To paraphrase Charles Dickens, it was the best of experiences, it was the worst of experiences. Would you agree that repeat business is better than new business? If so, why would you abuse a repeat customer with bad customer service, incorrect inventory records, and wasted time?

Company number one, Cree , that understands how it’s customers communicate and values their time. Cree actually took a bad product experience and made it a win.

Company number two, Jos A Banks, handicaps it’s customer service with poor inventory counts, doesn’t understand the power of social media (only uses it for sales messaging), and sent an existing customer on a wild goose chase all over town that did not result in an additional sale.

Experience Number 1

cree-light-blub-300x300About a year ago, I got a Cree LED lightbulb from at a Durham Bulls game. LED Bulbs are cool and I thought it would be a great thing to have in the den for my reading lamp. (Good for the environment, save a little money, never replace the bulb, and so on.) Well I must have gotten a bad bulb because it flickered like crazy and never worked right.

I get it, sometimes products fail and it wasn’t a high priority for me. I had put it aside until this particular weekend when I was cleaning out some clutter and found it in a box. I knew it needed to be recycled and wasn’t trying to get a free bulb. Hell I didn’t pay a dime for the bulb so I wasn’t invested. In asking the recycling center what to do with it, I got mixed answers. But I did want to know how to recycle it so I tweeted at Cree and asked them what should I do with the bulb.

But the response impressed me. A few Direct Messages later, Cree offered to mail me a replacement bulb. The bulb arrived the next day via FedEx. Cree made a poor product experience into a positive brand experience by being nice, going the extra mile, and saving me time.

Quality Customer Service is irreplaceable.

Experience Number 2 During the same weekend I was trying to get all of the groomsmen set up with the right suit for my upcoming wedding. Time is always a critical resource, but mine is even more so since Cole and I started Triangle Marketing Club and since I took over iNet Process’s marketing Automation Consulting Business. Wedding planning made my life is hectic even more complex. On Saturday, 3 of the 4 Groomsmen got their suits. As it so happens that Cole, one of my groomsmen,was out of town, so on Sunday we were trying to source his suit. I had a previous good experience with Jos A Bank from Saturday getting everything completed in about 30 minutes. But the store didn’t have Cole’s size. So I tweeted at Jos A Bank to see if they were monitoring Twitter over a major sale weekend.

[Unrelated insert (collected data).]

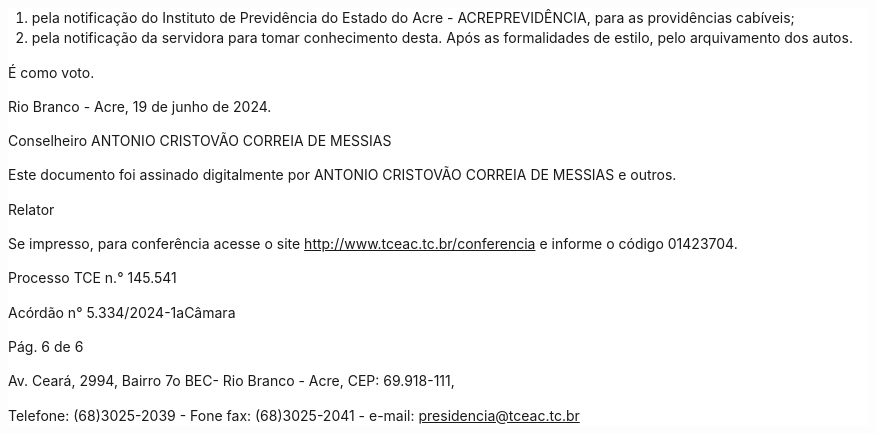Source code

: 1. pela notificação do Instituto de Previdência do Estado do Acre - ACREPREVIDÊNCIA, para as providências cabíveis;
2. pela notificação da servidora para tomar conhecimento desta. Após as formalidades de estilo, pelo arquivamento dos autos.

É como voto.

Rio Branco - Acre, 19 de junho de 2024.

Conselheiro ANTONIO CRISTOVÃO CORREIA DE MESSIAS

Este documento foi assinado digitalmente por ANTONIO CRISTOVÃO CORREIA DE MESSIAS e outros.

Relator

Se impresso, para conferência acesse o site http://www.tceac.tc.br/conferencia e informe o código 01423704.

Processo TCE n.° 145.541

Acórdão n° 5.334/2024-1aCâmara

Pág. 6 de 6

Av. Ceará, 2994, Bairro 7o BEC- Rio Branco - Acre, CEP: 69.918-111,

Telefone: (68)3025-2039 - Fone fax: (68)3025-2041 - e-mail: presidencia@tceac.tc.br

Jos.A. Bank did not respond over the weekend and we tried all of the other stores in the immediate area with no result.

What I heard in response:

But Jos A Banks was tweeting all weekend. They must have used a scheduler to keep pushing out sale information in the blind to inventory levels. In addition to spending an hour and a half driving to and calling three of Jos. A. Bank stores (note: being told that they had the suit and then finding out that inventory didn’t match what we were told), I spent an additional 45 minutes on hold waiting for customer service to answer, just to confirm the color “Oyster” on the website, matched the color “Sand” shown on the tag in the store. In this example, I was spending a couple hundred dollars for a suit and alterations (in addition to what I had already spent). I was extremely invested in both time and money and getting treated poorly because of bad technology and poor customer service. Thus, Jos A Banks transformed a previous positive brand experience into a terrible one.

The key takeaway is, a customer’s time is the one thing that cannot be replaced. For a B2C company, especially in a mature market like suit manufacturers, you’re goal is to be easy to deal with and have a clear value proposition because everyone highly discounts the products. There is no sense of brand loyalty.The one that provides the best customer experience wins!